Ольга так и не могла успокоиться. Она мне не верила, выступая против мужчин.
- Мужчины может и умеют сочинять стихи, - говорила она, - да, поскольку поэзия это ложь, но любить по-настоящему и страдать и писать женщинам чувствительные письма, этого они не умеют, и я не исключение.

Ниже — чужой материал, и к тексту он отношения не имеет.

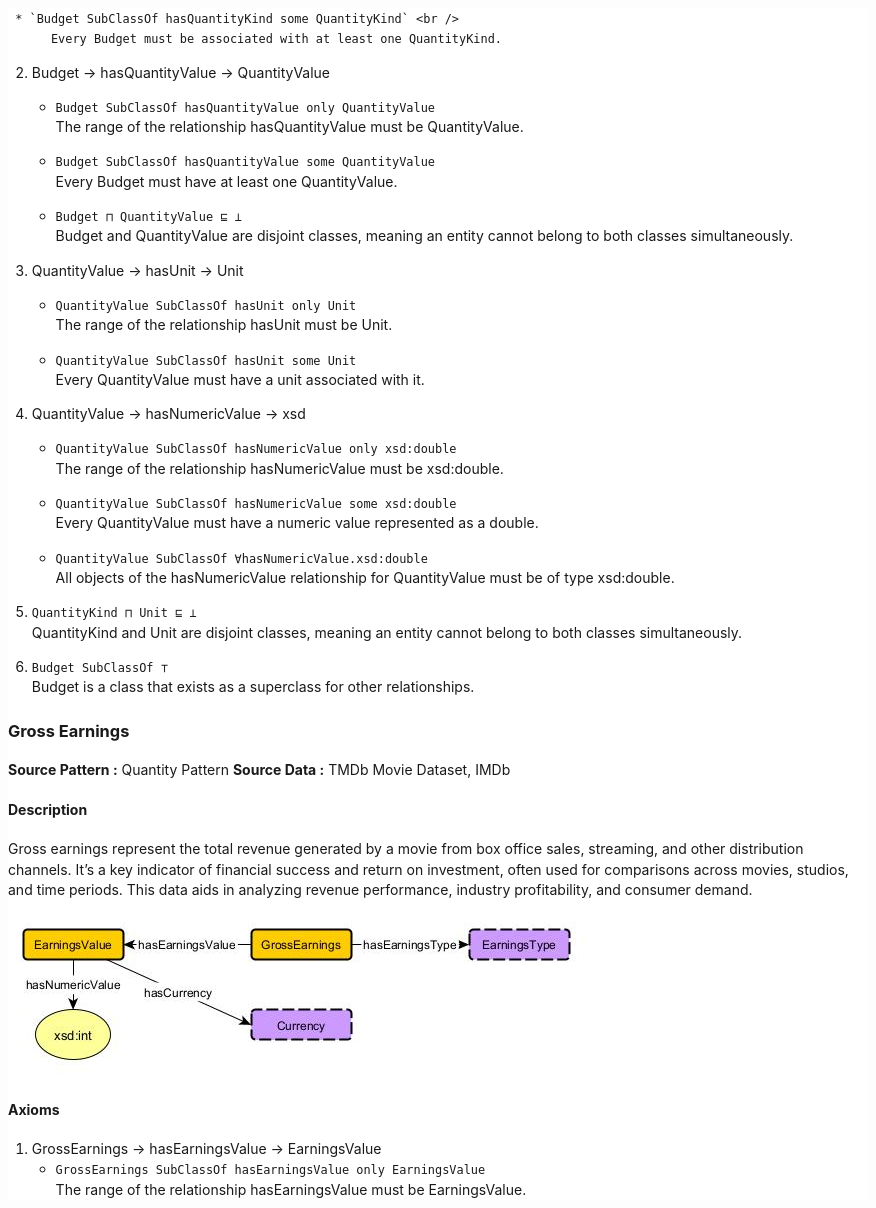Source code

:      * `Budget SubClassOf hasQuantityKind some QuantityKind` <br />
          Every Budget must be associated with at least one QuantityKind.

2. Budget → hasQuantityValue → QuantityValue
     * `Budget SubClassOf hasQuantityValue only QuantityValue` <br />
          The range of the relationship hasQuantityValue must be QuantityValue.

     * `Budget SubClassOf hasQuantityValue some QuantityValue` <br />
          Every Budget must have at least one QuantityValue.

     * `Budget ⊓ QuantityValue ⊑ ⊥` <br />
            Budget and QuantityValue are disjoint classes, meaning an entity cannot belong to both classes simultaneously.

3. QuantityValue → hasUnit → Unit
     * `QuantityValue SubClassOf hasUnit only Unit` <br />
          The range of the relationship hasUnit must be Unit.

     * `QuantityValue SubClassOf hasUnit some Unit` <br />
          Every QuantityValue must have a unit associated with it.

4. QuantityValue → hasNumericValue → xsd
     * `QuantityValue SubClassOf hasNumericValue only xsd:double` <br />
          The range of the relationship hasNumericValue must be xsd:double.

     * `QuantityValue SubClassOf hasNumericValue some xsd:double` <br />
          Every QuantityValue must have a numeric value represented as a double.

     * `QuantityValue SubClassOf ∀hasNumericValue.xsd:double` <br />
          All objects of the hasNumericValue relationship for QuantityValue must be of type xsd:double.

5. `QuantityKind ⊓ Unit ⊑ ⊥` <br />
        QuantityKind and Unit are disjoint classes, meaning an entity cannot belong to both classes simultaneously.

6. `Budget SubClassOf ⊤` <br />
        Budget is a class that exists as a superclass for other relationships.

### Gross Earnings
**Source Pattern :** Quantity Pattern
**Source Data :** TMDb Movie Dataset, IMDb

#### Description
Gross earnings represent the total revenue generated by a movie from box office sales, streaming, and other distribution channels. It’s a key indicator of financial success and return on investment, often used for comparisons across movies, studios, and time periods. This data aids in analyzing revenue performance, industry profitability, and consumer demand.

![grossEarning](../schema-diagrams/GrossEarning/grossEarning.jpg)
#### Axioms
1. GrossEarnings → hasEarningsValue → EarningsValue
     * `GrossEarnings SubClassOf hasEarningsValue only EarningsValue` <br />
          The range of the relationship hasEarningsValue must be EarningsValue.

Тут я дошел до крайности: позвонил в службу срочного обслуживания для студентов и попросил прислать германиста. Парень оказался настолько неинтересным, неостроумным, неизысканным и неначитанным, что я вопреки своей воле сунул ему в руку 20 марковую банкноту на обратную дорогу и прогнал его. Тогда мне прислали еще двух личностей подобной степени непригодности. Прогнав их обоих, я нанял частного детектива. На академиков не положиться, на студентов тоже, а уж на студенток и вовсе. Самые бессердечные женщины на свете - это студентки. Я их просто ненавижу. Всем им лет по 25, а души заскорузли. Будь то Херти, Пенни или Альди, каждая кассирша лучше знает, что значит страстно тосковать.

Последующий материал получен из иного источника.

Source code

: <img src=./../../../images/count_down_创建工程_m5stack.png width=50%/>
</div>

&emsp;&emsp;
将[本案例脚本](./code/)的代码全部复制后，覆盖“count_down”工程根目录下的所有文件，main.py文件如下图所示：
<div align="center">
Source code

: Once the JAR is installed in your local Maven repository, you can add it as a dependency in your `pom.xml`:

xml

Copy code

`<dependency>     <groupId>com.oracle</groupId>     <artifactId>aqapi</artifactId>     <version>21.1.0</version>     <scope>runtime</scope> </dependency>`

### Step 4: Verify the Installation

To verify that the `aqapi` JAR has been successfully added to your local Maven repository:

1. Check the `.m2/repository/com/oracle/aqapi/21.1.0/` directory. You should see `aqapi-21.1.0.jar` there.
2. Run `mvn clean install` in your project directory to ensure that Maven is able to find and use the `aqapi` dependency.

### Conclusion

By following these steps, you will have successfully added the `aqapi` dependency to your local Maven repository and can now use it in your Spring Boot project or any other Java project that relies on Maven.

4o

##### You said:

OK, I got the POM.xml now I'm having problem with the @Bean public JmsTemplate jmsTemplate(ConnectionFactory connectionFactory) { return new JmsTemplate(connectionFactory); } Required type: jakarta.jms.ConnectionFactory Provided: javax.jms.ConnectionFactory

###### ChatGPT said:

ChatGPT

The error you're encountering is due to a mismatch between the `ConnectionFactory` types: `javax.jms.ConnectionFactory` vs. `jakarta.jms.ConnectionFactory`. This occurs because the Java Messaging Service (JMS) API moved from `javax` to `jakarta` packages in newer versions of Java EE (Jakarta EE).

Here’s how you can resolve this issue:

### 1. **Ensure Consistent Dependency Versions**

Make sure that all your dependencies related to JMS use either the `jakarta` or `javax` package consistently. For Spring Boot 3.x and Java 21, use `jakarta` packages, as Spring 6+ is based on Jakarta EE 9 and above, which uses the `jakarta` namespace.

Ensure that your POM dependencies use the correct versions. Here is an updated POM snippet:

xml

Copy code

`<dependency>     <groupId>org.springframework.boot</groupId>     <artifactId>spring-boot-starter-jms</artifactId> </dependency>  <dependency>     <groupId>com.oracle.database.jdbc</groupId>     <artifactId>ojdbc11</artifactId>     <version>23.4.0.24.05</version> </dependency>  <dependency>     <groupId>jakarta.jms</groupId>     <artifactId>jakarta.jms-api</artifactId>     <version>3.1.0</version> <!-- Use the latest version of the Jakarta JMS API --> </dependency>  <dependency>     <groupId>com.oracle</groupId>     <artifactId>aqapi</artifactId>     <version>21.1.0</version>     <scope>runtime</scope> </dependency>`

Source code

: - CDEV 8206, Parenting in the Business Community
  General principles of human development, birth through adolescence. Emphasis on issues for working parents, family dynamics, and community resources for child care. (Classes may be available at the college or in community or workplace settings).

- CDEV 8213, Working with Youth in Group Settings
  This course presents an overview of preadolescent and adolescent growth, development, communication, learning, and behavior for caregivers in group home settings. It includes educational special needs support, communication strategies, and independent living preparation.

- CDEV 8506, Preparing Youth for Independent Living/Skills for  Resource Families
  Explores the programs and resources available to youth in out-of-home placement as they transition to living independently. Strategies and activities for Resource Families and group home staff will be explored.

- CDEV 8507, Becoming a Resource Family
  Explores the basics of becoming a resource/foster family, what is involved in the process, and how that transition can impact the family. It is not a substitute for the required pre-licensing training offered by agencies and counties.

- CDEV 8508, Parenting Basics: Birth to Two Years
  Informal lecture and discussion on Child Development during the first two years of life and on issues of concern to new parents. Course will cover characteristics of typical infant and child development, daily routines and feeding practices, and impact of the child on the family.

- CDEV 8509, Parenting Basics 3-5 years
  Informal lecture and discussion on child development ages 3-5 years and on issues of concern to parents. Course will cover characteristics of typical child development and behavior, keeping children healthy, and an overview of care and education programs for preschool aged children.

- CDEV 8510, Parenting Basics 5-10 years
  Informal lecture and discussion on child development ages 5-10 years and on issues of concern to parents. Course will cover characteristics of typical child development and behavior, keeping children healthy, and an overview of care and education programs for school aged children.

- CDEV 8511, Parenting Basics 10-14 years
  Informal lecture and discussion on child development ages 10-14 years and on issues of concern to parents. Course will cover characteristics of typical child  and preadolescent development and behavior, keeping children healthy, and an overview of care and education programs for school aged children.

Детектив должен был выдавать себя за солидного американского профессора-литературоведа. Делать так делать. Не какой-то там клянчущий докторант. Областью его изысканий является мое творчество, так он будет везде объяснять. Он просит разрешения просмотреть мои письма. Он сейчас пишет трехтомную биографию о моих произведениях и обо мне. Разумеется, он возьмет из писем только нейтральные фрагменты и прежде чем опубликовывать их, предложит цитируемые пассажи дамам для оценки. Серьезное американское литературоведение.

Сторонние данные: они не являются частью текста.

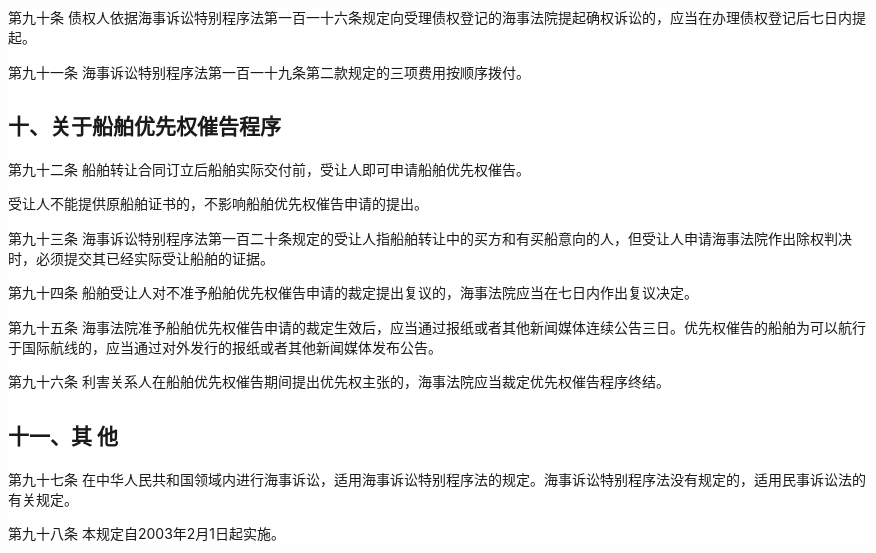 第九十条 债权人依据海事诉讼特别程序法第一百一十六条规定向受理债权登记的海事法院提起确权诉讼的，应当在办理债权登记后七日内提起。

第九十一条 海事诉讼特别程序法第一百一十九条第二款规定的三项费用按顺序拨付。

## 十、关于船舶优先权催告程序

第九十二条 船舶转让合同订立后船舶实际交付前，受让人即可申请船舶优先权催告。

受让人不能提供原船舶证书的，不影响船舶优先权催告申请的提出。

第九十三条 海事诉讼特别程序法第一百二十条规定的受让人指船舶转让中的买方和有买船意向的人，但受让人申请海事法院作出除权判决时，必须提交其已经实际受让船舶的证据。

第九十四条 船舶受让人对不准予船舶优先权催告申请的裁定提出复议的，海事法院应当在七日内作出复议决定。

第九十五条 海事法院准予船舶优先权催告申请的裁定生效后，应当通过报纸或者其他新闻媒体连续公告三日。优先权催告的船舶为可以航行于国际航线的，应当通过对外发行的报纸或者其他新闻媒体发布公告。

第九十六条 利害关系人在船舶优先权催告期间提出优先权主张的，海事法院应当裁定优先权催告程序终结。

## 十一、其 他

第九十七条 在中华人民共和国领域内进行海事诉讼，适用海事诉讼特别程序法的规定。海事诉讼特别程序法没有规定的，适用民事诉讼法的有关规定。

第九十八条 本规定自2003年2月1日起实施。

Разумеется, Гарвард, мадам.
Если женщины спросят, не пишутся ли подробные биографии после смерти авторов, он скажет: "С этим столь значительным автором дело обстоит иначе. Кстати, со здоровьем у него неважно". Его задача - пронаблюдать за реакцией моей тогдашней любовницы именно на последнюю информацию, заострил я.
Нине, Нене, Нане, Нуне и Ноне я писал немного, в отличие от Верены, Мерседес, Лолиты, Дженни, Сабины, Паулы, Марии, Эрики, Юлии, Барбары, Сюзанны, Валешки, Роберты. За составлением списка с указанием имен и адресов для детектива, я совершенно запутался, потому что все эти женщины были героинями моих романов, большинство их них под другими именами, но некоторые под своими собственными, если они мне особенно подходили. Место жительства и фамилии я изменил, но уже отчасти забыл, какие именно. Так, Сюзанна по моим представлениям давно жила в Гейдельберге, хотя в действительности я послал ей добрую сотню писем в Нюрнберг, ответы тоже приходили оттуда, - и именно там провел ночь, которую в одной из своих книг по причинам дискретности и драматургии перенес в Страсбург. Валешка, которая, как Эрика, разочаровала и втоптала меня в грязь, с сердцем не больше фаланги моего большого пальца, по-моему, бесчинствовала где-то в Париже, а не по своему настоящему местожительству. Дожно быть, у нее находились сотни моих писем, потому что одно время я писал по многу часов в день. Тем самым я не только хотел покорить ее серде, но и вдохновить ее на писание, что для капризной студентки, оказалось, конечно, трудным делом. Если бы она отвечала хоть на одно письмо из трех, нам обоим было бы хорошо, и у нас состоялся бы сверхсовременный роман в письмах. Но она была еще ленивей и трусливей и фальшивей, чем Эрика, которая по крайней мере реагировала фразой: "Отвяжись от меня!" - когда моя почта становилась слишком обширной. Валешка же взяла неверный тон. "Твои письма - моя единственая надежда". Только и всего.
Замаскированный под гарвардского профессора детектив потребовал от меня 15 тысяч марок предварительной оплаты.